Source data:
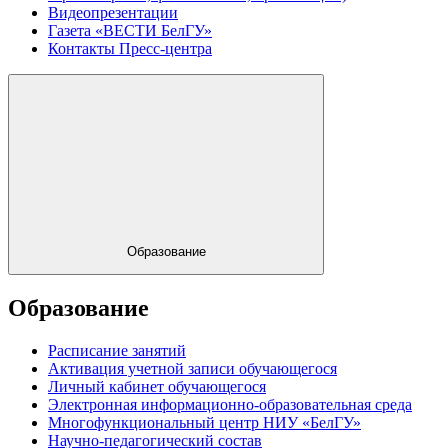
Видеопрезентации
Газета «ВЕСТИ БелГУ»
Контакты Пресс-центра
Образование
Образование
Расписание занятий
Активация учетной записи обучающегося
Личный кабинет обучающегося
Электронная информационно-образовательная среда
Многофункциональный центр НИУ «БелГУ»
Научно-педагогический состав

...

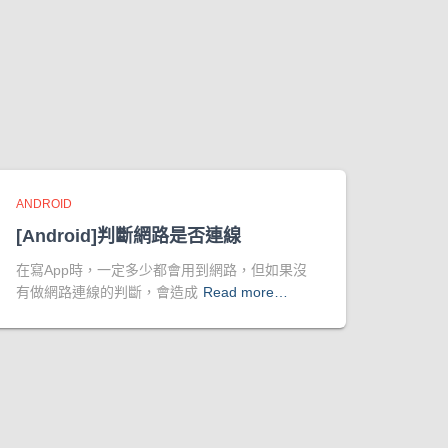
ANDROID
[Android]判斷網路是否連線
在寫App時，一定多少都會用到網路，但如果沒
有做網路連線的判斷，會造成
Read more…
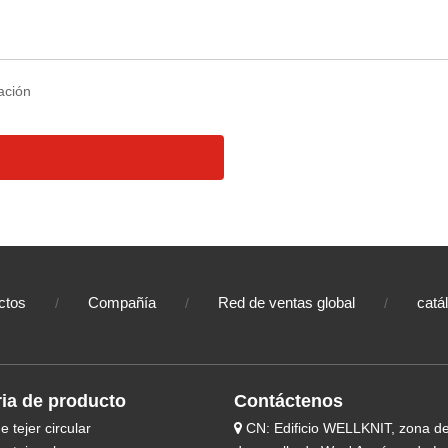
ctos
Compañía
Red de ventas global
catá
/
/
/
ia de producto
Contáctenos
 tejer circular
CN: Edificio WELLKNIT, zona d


Task to complete:
Select each line in the records that contains the string "БелГУ", and treat uppercase and lowercase as different.

Answer to this problem:
Газета «ВЕСТИ БелГУ»
Многофункциональный центр НИУ «БелГУ»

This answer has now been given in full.